== EXTRACTED DATA ==
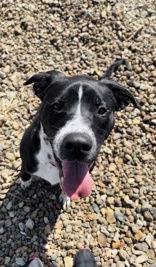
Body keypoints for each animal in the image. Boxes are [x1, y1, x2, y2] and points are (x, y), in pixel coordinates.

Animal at [19, 59, 140, 210]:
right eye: (57, 106)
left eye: (102, 110)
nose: (77, 145)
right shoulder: (26, 161)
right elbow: (25, 174)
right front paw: (24, 182)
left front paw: (66, 197)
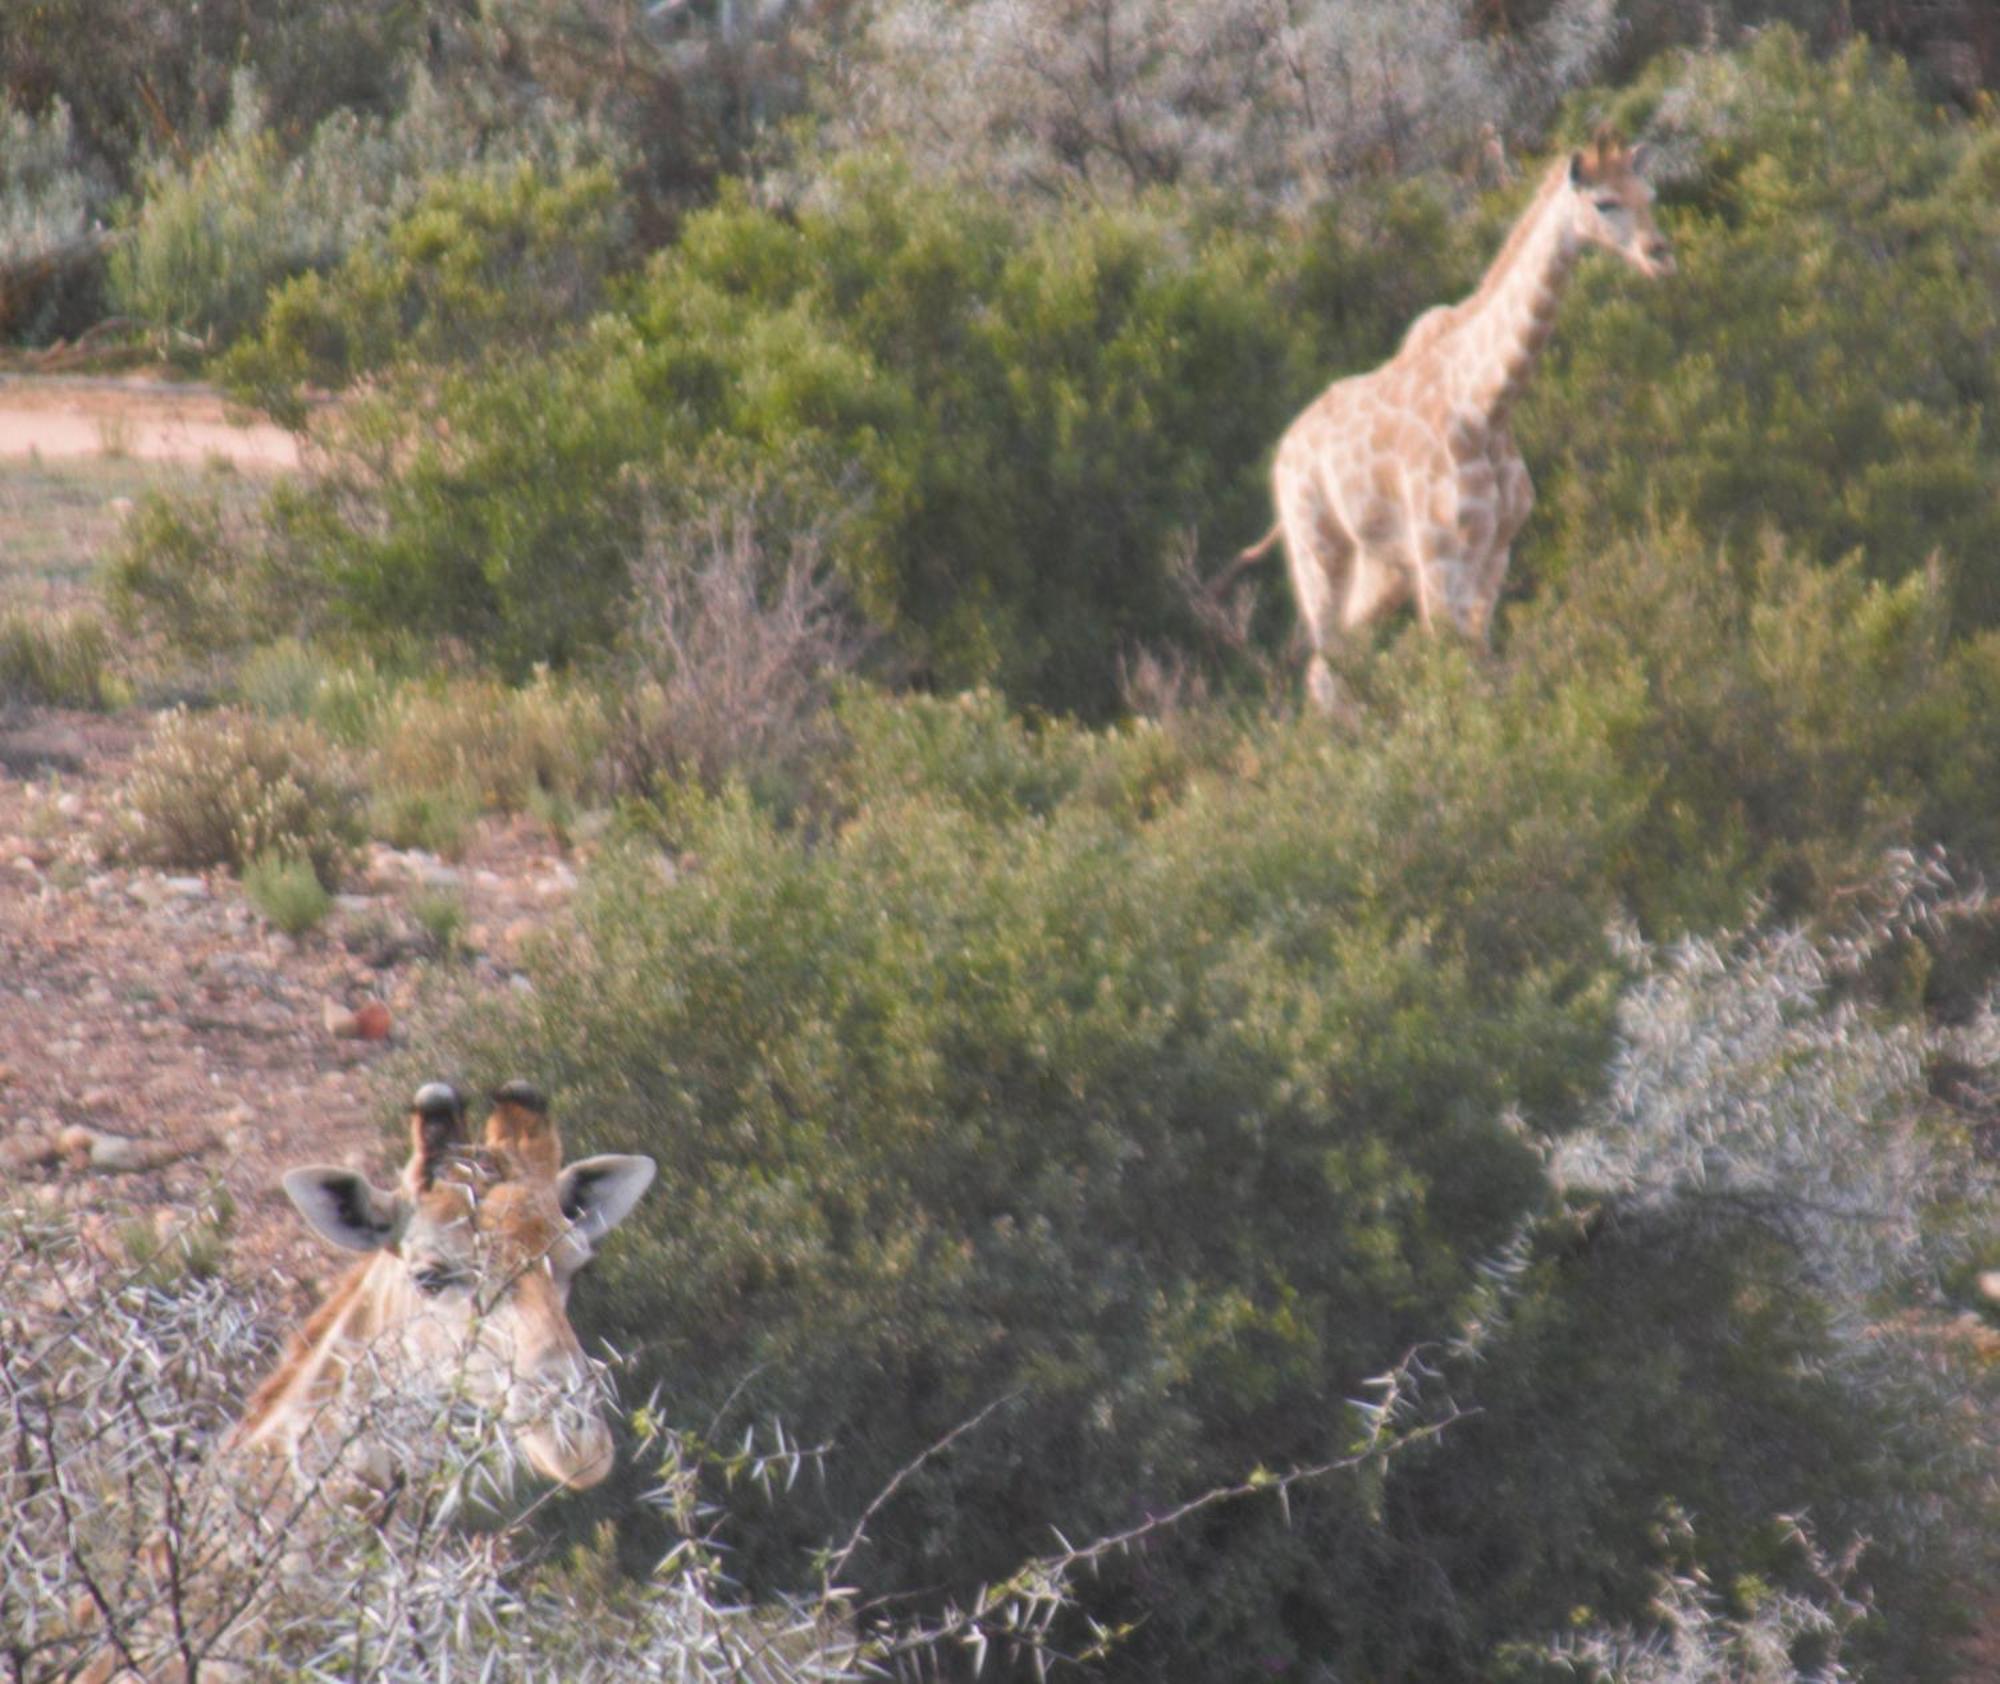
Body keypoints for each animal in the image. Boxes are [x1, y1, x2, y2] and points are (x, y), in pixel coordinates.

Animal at [1240, 126, 1680, 708]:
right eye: (1604, 203)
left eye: (1649, 196)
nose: (1660, 256)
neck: (1485, 404)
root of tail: (1284, 449)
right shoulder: (1439, 556)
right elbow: (1449, 667)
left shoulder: (1494, 553)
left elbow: (1483, 664)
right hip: (1318, 546)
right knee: (1326, 662)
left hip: (1381, 567)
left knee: (1339, 659)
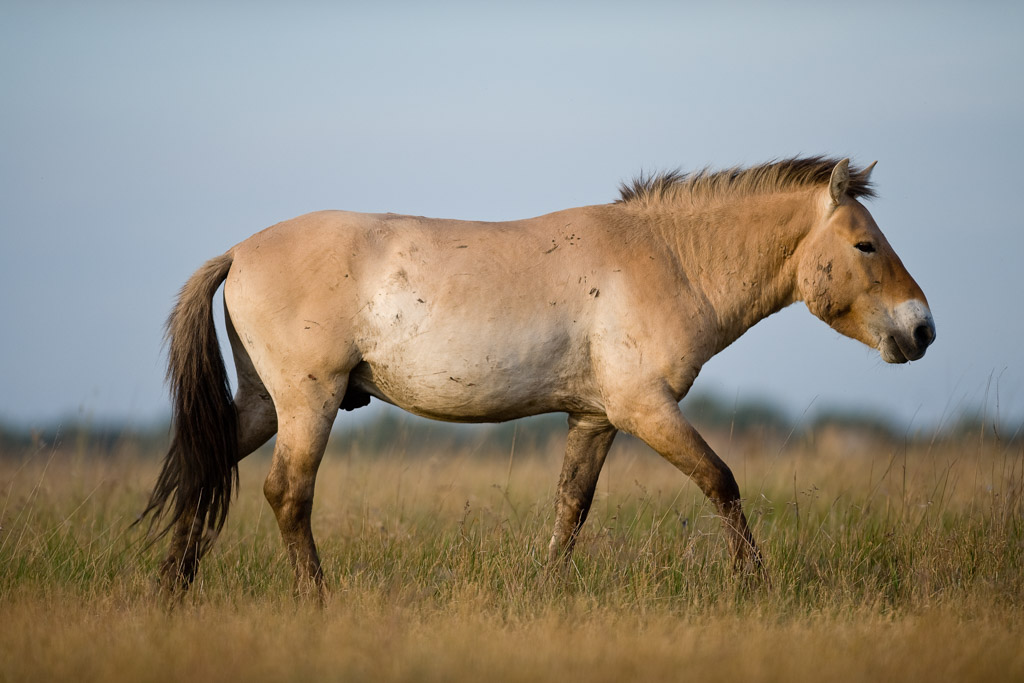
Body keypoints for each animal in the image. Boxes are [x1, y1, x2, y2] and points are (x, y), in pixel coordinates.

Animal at [142, 156, 935, 600]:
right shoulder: (644, 408)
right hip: (309, 402)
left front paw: (545, 592)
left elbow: (570, 510)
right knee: (287, 495)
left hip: (264, 404)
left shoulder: (596, 417)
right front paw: (757, 585)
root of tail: (238, 251)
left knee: (207, 466)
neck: (667, 257)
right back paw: (315, 600)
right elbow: (722, 481)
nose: (922, 329)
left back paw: (171, 590)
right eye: (866, 245)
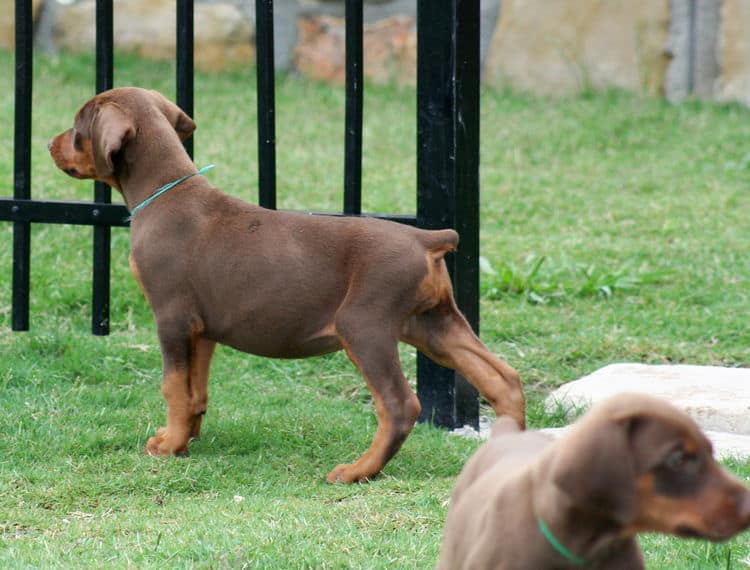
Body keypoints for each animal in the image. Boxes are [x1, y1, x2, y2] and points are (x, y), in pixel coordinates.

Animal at [47, 86, 528, 482]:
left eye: (77, 126)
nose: (49, 144)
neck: (165, 192)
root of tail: (426, 238)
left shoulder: (171, 318)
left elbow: (173, 387)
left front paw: (168, 446)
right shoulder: (202, 329)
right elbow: (195, 390)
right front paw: (186, 438)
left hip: (364, 325)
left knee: (399, 405)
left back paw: (357, 471)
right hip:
===
Take only the lines above from the one that has "left hip: (1381, 567)" through the one that has "right eye: (866, 245)" and reproduce them exactly, omitting any pictures.

• ANSWER BOX:
left hip: (1381, 567)
left knee: (1339, 659)
Body keypoints for each animal in the image. Boxes are [x1, y1, x2, y2] and points are (x, y), in pixel coordinates.

Animal at [142, 156, 935, 600]:
right shoulder: (644, 408)
right hip: (309, 402)
left front paw: (545, 592)
left elbow: (570, 510)
right knee: (287, 495)
left hip: (264, 404)
left shoulder: (596, 417)
right front paw: (757, 585)
root of tail: (238, 251)
left knee: (207, 466)
neck: (667, 257)
right back paw: (315, 600)
right elbow: (722, 481)
nose: (922, 329)
left back paw: (171, 590)
right eye: (866, 245)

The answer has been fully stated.